Andi: Es muss für jeden Sportler am 1. Mai eines Jahres, sobald das Training wieder begonnen hat, klar sein, was für eine Leistung er bringen muss, um bei bestimmten Wettbewerben am Start zu stehen. Damit kann jeder Sportler für sich einen klaren Plan verfolgen. Außerdem sollte es Möglichkeiten für einen Auf- und Abstieg während der Saison geben. Jemand der in November/Dezember noch nicht in ausreichender Form ist, sollte trotzdem noch Chancen auf einen Kaderplatz haben, auch wenn er erst in der zweiten Hälfte der Saison sehr gute Ergebnisse erzielt. Der Wettbewerb, der dadurch unter den Sportlern entsteht, sollte eine positive Dynamik ergeben.
Larasch: Als weiteren wesentlichen Grund gibst du an, dass deutlich weniger Druck auf dir lastete. Wie meinst du das?
Andi: Das ist richtig. Generell war es sehr schwierig damit umzugehen, immer nur für ein paar Monate einen sicheren Arbeitsplatz zu haben. Zeiten in denen man nicht weiß, wie es beruflich weitergeht und man zum Jobcenter gehen muss, sind z.B. keine gute Grundlage um den Kopf frei zu haben für den Sport. Seit der letzten Saison spüre ich deutlich weniger Druck, da ich jetzt weiß, dass ich es auch aus eigener Kraft und ohne jegliche Hilfe an die Weltspitze schaffen kann.
Larasch: Nun ergibt sich aus deinem Beispiel das Bild des selbstbestimmten Athleten, der ein sehr hohes Maß an Selbstkenntnis besitzt und dieses spezifische individuelle Wissen für sich auch bestmöglich einzusetzen weiß. Wäre dir dies auch ohne dem Ausschluss aus dem Nationalteam möglich gewesen?
Andi: Haha – dass ist eine sehr gute Frage. Ich glaube, dass viele Athleten ein hohes Maß an Selbstkenntnis haben und man sie noch zu wenig in verschiedene Prozesse mit einbindet. Ich hoffe jedoch nicht, dass viele Athleten erst aus dem Nationalteam ausgeschlossen werden müssen, um danach gehört zu werden. Persönlich möchte ich jedoch die Erfahrungen, die ich gemacht habe, im Nachhinein nicht missen. Es gab sehr viele positive Erlebnisse nach dem Ausschluss aus dem Team.

--------

(Aufgabenstellung)
1. Fasse im Interview den Absatz, der mit „Es muss für jeden Sportler“ beginnt, als kurze Stichpunktliste zusammen, ohne seine wesentlichen Aussagen zu verlieren.
2. Gib aus dem Interview die Stelle wortgetreu wieder, beginnend mit „Andi: Es muss“ und fortlaufend bis einschließlich „meinst du das?“.

(Vorliegende Angaben)
--------

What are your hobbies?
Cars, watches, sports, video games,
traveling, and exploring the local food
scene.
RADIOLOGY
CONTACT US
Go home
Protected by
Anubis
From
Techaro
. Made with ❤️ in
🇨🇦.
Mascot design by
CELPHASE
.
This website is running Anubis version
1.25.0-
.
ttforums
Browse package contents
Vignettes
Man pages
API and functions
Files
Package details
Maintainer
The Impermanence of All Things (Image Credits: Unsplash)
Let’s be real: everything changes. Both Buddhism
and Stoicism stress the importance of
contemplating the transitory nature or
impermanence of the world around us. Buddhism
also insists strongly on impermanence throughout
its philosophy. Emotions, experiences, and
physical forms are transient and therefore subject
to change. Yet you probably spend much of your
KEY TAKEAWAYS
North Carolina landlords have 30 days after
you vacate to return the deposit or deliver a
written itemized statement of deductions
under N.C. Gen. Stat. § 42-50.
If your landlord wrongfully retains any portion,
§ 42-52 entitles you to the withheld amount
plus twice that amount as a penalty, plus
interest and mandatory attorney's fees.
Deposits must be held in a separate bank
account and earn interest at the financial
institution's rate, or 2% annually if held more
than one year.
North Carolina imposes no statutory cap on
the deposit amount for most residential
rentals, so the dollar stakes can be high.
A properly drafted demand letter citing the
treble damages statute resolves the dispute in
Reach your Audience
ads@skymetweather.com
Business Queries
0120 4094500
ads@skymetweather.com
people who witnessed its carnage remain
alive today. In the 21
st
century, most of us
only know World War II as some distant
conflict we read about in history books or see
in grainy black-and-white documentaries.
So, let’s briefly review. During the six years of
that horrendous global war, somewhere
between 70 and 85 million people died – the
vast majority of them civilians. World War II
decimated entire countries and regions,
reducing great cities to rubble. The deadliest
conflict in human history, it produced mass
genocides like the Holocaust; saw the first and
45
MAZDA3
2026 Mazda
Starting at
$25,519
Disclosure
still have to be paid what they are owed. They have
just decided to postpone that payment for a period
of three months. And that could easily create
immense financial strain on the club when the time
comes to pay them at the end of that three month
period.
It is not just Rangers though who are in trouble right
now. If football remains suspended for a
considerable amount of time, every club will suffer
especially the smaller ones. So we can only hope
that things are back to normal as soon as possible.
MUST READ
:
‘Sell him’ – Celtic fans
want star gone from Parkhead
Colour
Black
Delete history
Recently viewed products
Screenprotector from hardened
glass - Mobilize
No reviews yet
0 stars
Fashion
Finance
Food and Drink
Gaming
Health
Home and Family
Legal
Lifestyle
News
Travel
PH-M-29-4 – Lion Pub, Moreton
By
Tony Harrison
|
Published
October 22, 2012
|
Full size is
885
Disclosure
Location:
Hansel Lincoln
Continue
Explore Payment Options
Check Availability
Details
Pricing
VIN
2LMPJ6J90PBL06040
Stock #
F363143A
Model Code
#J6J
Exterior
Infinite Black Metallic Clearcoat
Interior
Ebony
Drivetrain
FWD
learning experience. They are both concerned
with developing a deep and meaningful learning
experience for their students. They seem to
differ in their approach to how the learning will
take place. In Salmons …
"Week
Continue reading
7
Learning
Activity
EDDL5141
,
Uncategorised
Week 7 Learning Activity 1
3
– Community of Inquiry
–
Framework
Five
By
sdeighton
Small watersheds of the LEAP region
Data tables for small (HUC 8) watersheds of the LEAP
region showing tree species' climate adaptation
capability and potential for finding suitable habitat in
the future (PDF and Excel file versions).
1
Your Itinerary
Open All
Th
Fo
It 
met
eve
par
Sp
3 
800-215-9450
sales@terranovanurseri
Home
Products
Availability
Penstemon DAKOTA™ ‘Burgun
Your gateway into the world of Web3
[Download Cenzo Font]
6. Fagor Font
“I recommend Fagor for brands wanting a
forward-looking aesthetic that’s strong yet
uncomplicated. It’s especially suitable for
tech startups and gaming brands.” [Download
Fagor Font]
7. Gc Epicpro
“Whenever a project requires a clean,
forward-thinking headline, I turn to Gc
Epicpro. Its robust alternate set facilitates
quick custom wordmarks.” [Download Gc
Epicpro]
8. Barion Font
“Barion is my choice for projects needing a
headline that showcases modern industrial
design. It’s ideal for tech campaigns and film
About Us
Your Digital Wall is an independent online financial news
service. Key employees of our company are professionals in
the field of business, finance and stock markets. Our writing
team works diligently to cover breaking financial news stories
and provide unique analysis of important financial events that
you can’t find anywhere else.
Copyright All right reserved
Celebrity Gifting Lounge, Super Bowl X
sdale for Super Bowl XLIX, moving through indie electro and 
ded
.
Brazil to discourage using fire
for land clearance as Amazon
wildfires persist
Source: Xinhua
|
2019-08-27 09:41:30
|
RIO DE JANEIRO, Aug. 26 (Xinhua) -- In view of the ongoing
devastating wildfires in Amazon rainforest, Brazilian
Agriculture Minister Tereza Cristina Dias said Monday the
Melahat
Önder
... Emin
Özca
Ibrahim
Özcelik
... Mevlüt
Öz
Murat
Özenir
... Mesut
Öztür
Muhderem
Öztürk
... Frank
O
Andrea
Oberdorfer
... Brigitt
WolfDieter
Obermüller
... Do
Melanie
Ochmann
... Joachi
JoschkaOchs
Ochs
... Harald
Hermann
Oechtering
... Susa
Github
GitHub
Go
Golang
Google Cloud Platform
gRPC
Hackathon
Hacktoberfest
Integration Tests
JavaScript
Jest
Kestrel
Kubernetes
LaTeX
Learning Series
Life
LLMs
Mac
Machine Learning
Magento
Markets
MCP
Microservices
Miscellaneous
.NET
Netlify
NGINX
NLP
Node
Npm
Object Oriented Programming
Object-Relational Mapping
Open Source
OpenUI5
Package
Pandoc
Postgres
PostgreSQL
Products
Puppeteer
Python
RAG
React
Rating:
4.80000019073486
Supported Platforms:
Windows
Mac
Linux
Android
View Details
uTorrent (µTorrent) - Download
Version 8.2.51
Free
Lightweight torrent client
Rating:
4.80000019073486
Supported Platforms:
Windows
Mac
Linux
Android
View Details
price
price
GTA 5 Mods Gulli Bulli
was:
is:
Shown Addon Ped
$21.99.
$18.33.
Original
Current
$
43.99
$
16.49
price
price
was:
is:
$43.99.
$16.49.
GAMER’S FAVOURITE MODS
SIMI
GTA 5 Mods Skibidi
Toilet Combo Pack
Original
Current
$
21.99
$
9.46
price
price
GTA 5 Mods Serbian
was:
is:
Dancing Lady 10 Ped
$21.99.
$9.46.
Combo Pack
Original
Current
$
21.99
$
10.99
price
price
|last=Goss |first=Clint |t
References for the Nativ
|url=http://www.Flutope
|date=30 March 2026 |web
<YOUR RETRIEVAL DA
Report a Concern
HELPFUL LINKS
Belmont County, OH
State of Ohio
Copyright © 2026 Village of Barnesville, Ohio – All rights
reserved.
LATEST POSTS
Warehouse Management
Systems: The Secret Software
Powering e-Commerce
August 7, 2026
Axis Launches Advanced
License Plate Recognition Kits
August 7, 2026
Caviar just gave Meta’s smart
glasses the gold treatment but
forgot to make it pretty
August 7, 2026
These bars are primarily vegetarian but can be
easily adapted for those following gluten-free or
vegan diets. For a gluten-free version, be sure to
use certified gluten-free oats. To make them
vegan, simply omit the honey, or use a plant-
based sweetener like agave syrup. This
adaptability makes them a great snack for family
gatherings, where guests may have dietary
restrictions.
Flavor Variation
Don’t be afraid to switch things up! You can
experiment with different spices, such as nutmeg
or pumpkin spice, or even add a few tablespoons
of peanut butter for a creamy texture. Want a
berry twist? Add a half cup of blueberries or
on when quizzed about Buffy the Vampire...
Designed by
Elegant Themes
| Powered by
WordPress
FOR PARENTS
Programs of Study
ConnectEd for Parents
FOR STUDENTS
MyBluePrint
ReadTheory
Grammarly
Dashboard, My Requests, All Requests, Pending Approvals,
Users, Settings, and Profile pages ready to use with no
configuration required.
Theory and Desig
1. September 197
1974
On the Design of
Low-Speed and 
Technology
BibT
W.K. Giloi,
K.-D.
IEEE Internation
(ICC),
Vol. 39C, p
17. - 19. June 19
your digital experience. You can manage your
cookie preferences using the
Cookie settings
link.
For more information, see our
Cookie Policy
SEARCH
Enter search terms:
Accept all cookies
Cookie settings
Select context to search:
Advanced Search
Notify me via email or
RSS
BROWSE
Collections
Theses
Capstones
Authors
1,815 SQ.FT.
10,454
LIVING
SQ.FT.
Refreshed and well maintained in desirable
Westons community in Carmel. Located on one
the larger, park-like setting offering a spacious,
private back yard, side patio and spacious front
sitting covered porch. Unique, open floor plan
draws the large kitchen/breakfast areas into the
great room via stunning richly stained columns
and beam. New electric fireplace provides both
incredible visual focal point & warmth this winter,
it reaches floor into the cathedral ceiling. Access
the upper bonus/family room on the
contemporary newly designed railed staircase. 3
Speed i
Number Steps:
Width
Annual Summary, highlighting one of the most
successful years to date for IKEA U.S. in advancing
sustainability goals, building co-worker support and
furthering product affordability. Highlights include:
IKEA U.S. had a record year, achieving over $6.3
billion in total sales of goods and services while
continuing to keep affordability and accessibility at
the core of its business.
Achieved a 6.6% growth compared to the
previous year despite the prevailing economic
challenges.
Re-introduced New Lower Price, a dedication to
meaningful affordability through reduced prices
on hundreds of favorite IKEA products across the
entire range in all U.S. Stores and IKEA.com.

--------

(Lösungen)
1.
- Ab dem 1. Mai, wenn das Training wieder beginnt, sollte jeder Sportler wissen, welche Leistung er für die Teilnahme an bestimmten Wettbewerben bringen muss.
- So kann jeder Sportler einen klaren Plan verfolgen.
- Während der Saison sollte es Auf- und Abstiegsmöglichkeiten geben.
- Wer im November/Dezember noch nicht in ausreichender Form ist, sollte mit sehr guten Ergebnissen in der zweiten Saisonhälfte trotzdem noch einen Kaderplatz erreichen können.
- Der dadurch entstehende Wettbewerb unter den Sportlern sollte eine positive Dynamik ergeben.

2.
Andi: Es muss für jeden Sportler am 1. Mai eines Jahres, sobald das Training wieder begonnen hat, klar sein, was für eine Leistung er bringen muss, um bei bestimmten Wettbewerben am Start zu stehen. Damit kann jeder Sportler für sich einen klaren Plan verfolgen. Außerdem sollte es Möglichkeiten für einen Auf- und Abstieg während der Saison geben. Jemand der in November/Dezember noch nicht in ausreichender Form ist, sollte trotzdem noch Chancen auf einen Kaderplatz haben, auch wenn er erst in der zweiten Hälfte der Saison sehr gute Ergebnisse erzielt. Der Wettbewerb, der dadurch unter den Sportlern entsteht, sollte eine positive Dynamik ergeben.
Larasch: Als weiteren wesentlichen Grund gibst du an, dass deutlich weniger Druck auf dir lastete. Wie meinst du das?